Police in France have named 32-year-old Cherif Kouachi as one of two at-large suspects in the shooting attack on Charlie Hebdo offices that has killed at least 12.
Kouachi was arrested in January 2005, accused of planning to join jihadists in Iraq. He was said to have fallen under the sway of Farid Benyettou, a young "self-taught preacher" who advocated violence, but had not actually yet traveled to Iraq or committed any acts of terror. Lawyers at the time said he had not received weapons training and "had begun having second thoughts," going so far as to express "relief" that he'd been apprehended.
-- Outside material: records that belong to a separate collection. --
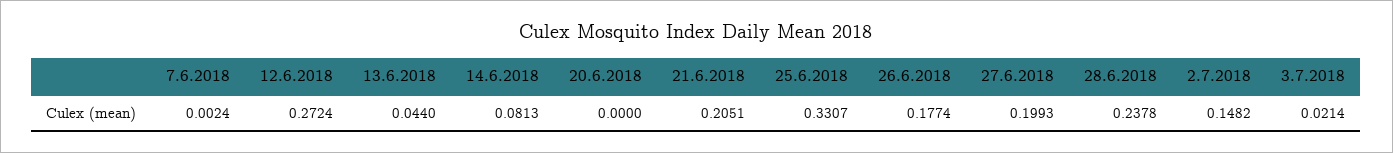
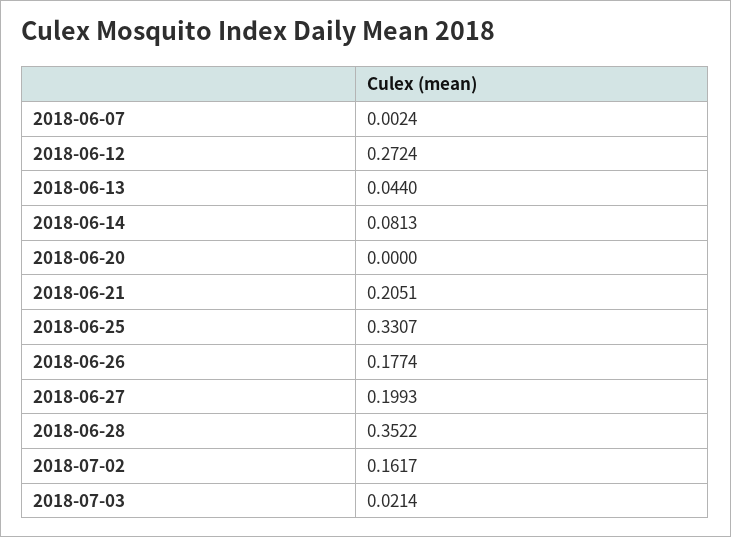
  {
    "7.6.2018": 0.0024,
    "12.6.2018": 0.2724,
    "13.6.2018": 0.044,
    "14.6.2018": 0.0813,
    "20.6.2018": 0,
    "21.6.2018": 0.2051,
    "25.6.2018": 0.3307,
    "26.6.2018": 0.1774,
    "27.6.2018": 0.1993,
-   "28.6.2018": 0.2378,
+   "28.6.2018": 0.3522,
-   "2.7.2018": 0.1482,
+   "2.7.2018": 0.1617,
    "3.7.2018": 0.0214
  }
A piece in the Pittsburgh Tribune Review at the time described Kouachi's background, or at least the version of it given by his lawyer:
Kouachi, 22, lived his entire life in France and was not particularly religious, Ollivier said. He drank, smoked pot, slept with his girlfriend and delivered pizzas for a living. His parents, Algerian immigrants, are dead.
"I think in Mr. Benyettou he found someone who could tell him what to do, like an older brother," Ollivier said.
Ollivier admitted that his client told other militants they should attack Jewish interests in France. But he said that was a front Kouachi put up to look brave.
At trial in 2008, Kouachi said that he had been motivated to join a jihadist cause by seeing pictures of American soldiers abusing prisoners at Abu Ghraib. He was tried with six other men, including Benyettou, and lawyers argued that Kouachi and his co-defendants were not terrorists but rather "freedom fighters" motivated to join a foreign war effort by empathy for the suffering of Iraqis. (The attorneys also noted that the French government itself had condemned the American invasion.) The men were nonetheless convicted of "association with wrongdoers with the intention of committing a terrorist act;" Kouachi was sentenced to three years in prison but did not serve any time after conviction because 18 months of his sentence were suspended and he was credited for time spent in pre-trial detention.
In a framing that is now cruelly ironic, the New York Times' piece on the trial cited experts noting the relatively weak case against Kouachi and the others—none were proven to have actually engaged in an act of violence, terrorist or otherwise—as evidence that the French government's fear that jihadis would return from the Middle East to commit terror attacks was "overblown."
No reports have of yet included information on where Kouachi has been since 2008, or where he might have received the kind of training that seemed to be evident in Wednesday's efficient, deadly attack.